All of this is fine. But how does the collage machine know how much noise to remove and from where? How does the text understander communicate so effortlessly with the collage machine? How does the color-by-numbers machine know how to use this visual description? Why are these models called diffusion models? Why is the answer to the meaning of life 42?

We'll look at the answers to these questions over the subsequent few editions. But, for now, I hope you understand how diffusion models generate images from text.

P.S.: Remember to lock up your Twinkies.

Resources To Consider:

Meta's Multimodal Masterpiece

Link: https://imagebind.metademolab.com/

Paper: https://facebookresearch.github.io/ImageBind/paper

One model to bind them all.
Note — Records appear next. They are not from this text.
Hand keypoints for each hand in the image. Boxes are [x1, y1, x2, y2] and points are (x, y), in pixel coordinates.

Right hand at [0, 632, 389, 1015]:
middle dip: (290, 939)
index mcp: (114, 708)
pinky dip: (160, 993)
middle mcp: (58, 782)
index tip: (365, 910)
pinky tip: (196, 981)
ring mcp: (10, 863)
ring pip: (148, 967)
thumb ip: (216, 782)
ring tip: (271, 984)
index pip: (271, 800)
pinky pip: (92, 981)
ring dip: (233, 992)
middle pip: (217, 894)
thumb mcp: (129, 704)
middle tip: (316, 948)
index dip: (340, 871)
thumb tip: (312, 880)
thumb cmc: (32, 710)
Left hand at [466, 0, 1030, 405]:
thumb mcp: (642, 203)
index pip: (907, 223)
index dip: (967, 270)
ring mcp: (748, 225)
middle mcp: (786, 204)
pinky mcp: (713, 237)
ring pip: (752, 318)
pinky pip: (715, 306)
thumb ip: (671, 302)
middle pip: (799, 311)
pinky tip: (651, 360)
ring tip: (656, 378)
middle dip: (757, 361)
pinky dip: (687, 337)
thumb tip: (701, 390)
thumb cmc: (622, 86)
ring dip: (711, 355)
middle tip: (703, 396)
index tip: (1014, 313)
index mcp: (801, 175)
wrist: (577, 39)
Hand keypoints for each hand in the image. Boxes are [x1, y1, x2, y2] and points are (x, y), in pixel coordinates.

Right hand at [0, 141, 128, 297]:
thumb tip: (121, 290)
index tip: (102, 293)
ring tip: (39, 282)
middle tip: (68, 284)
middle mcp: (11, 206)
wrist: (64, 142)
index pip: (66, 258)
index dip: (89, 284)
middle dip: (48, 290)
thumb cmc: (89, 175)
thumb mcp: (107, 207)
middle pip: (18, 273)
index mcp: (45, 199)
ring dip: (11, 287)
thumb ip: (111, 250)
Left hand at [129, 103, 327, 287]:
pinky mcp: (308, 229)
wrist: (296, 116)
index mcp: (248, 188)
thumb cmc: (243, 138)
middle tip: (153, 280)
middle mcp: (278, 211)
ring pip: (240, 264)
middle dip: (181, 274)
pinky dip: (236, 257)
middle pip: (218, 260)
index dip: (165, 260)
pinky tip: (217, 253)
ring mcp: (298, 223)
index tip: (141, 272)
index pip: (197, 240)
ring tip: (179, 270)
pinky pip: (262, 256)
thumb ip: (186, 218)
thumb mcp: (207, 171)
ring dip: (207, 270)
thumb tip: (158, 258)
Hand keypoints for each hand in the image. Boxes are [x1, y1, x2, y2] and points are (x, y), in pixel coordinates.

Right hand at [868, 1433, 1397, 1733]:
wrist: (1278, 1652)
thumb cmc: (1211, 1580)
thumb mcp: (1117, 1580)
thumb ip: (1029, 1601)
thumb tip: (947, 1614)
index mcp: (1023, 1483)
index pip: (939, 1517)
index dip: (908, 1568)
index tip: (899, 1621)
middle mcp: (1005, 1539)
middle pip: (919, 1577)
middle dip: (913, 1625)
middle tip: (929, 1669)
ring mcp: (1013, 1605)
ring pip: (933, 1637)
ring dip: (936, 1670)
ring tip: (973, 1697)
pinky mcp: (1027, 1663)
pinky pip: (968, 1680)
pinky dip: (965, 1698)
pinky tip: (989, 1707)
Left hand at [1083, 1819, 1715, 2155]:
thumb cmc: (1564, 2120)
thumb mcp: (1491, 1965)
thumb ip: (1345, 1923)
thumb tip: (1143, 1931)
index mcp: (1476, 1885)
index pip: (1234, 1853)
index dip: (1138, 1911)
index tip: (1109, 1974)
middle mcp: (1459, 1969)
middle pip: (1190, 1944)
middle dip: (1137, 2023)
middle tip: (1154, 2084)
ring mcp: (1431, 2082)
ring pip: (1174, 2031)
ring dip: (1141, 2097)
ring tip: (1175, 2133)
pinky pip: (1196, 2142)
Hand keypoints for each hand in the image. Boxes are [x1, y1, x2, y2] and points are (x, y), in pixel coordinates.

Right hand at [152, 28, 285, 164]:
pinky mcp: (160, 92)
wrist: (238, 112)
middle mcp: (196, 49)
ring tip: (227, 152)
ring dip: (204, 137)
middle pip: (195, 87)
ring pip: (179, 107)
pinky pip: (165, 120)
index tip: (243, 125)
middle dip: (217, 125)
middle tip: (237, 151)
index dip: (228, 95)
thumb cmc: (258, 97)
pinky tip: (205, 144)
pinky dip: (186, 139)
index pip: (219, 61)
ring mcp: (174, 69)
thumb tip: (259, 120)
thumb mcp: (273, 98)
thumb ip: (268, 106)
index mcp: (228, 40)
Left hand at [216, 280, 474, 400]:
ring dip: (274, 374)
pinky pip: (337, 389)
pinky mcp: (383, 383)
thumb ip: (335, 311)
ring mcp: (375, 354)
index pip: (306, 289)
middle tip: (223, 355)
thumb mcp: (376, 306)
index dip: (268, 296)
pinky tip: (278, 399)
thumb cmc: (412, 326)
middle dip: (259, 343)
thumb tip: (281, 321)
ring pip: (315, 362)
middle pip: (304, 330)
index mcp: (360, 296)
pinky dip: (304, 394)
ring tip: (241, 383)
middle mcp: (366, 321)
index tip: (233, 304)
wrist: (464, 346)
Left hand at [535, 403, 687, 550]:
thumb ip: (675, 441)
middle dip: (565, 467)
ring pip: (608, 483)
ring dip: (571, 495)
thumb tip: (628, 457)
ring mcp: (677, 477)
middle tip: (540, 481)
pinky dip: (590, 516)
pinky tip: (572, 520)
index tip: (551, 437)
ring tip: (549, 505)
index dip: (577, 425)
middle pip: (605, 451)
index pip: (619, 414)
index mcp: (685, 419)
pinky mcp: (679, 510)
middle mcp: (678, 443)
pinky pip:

Meta's latest model, ImageBind, combines six different modalities, including images, text, and audio. The link above leads to a demo you can check out and play with. It's mind-boggling that they achieved this without explicit supervision.

Google's PaLM 2

Link: https://blog.google/technology/ai/google-palm-2-ai-large-language-model/

Google's most recent I/O keynote event was almost entirely about AI. Their next-generation language model, PaLM 2, was one of the many announcements. This multilingual model is trained on over 100 languages and can reason and code. Per their announcement, it powers over 25 products and features, including Bard and their answer to, Copilot called Codey!

GPT on a Shoestring Budget

Paper: https://arxiv.org/abs/2305.05176

In this paper from Stanford, the authors detail strategies to reduce the inference costs associated with LLMs. They propose FrugalGPT that learns which combinations of LLMs to use for different queries. Per their paper, they can reduce costs by up to 98% compared to a single LLM (GPT-4) while improving accuracy by 4%. That's worth checking out.

Visual Explanation for Text-to-Image Stable Diffusion

Paper: https://arxiv.org/abs/2305.03509

Since we're learning how diffusion models work, this paper and tool come in at the best possible time. Diffusion Explainer helps us understand how our text prompt gets converted into an image. If you want to X-ray the Stable diffusion model, this tool is for you. Must check out for anyone interested in these models.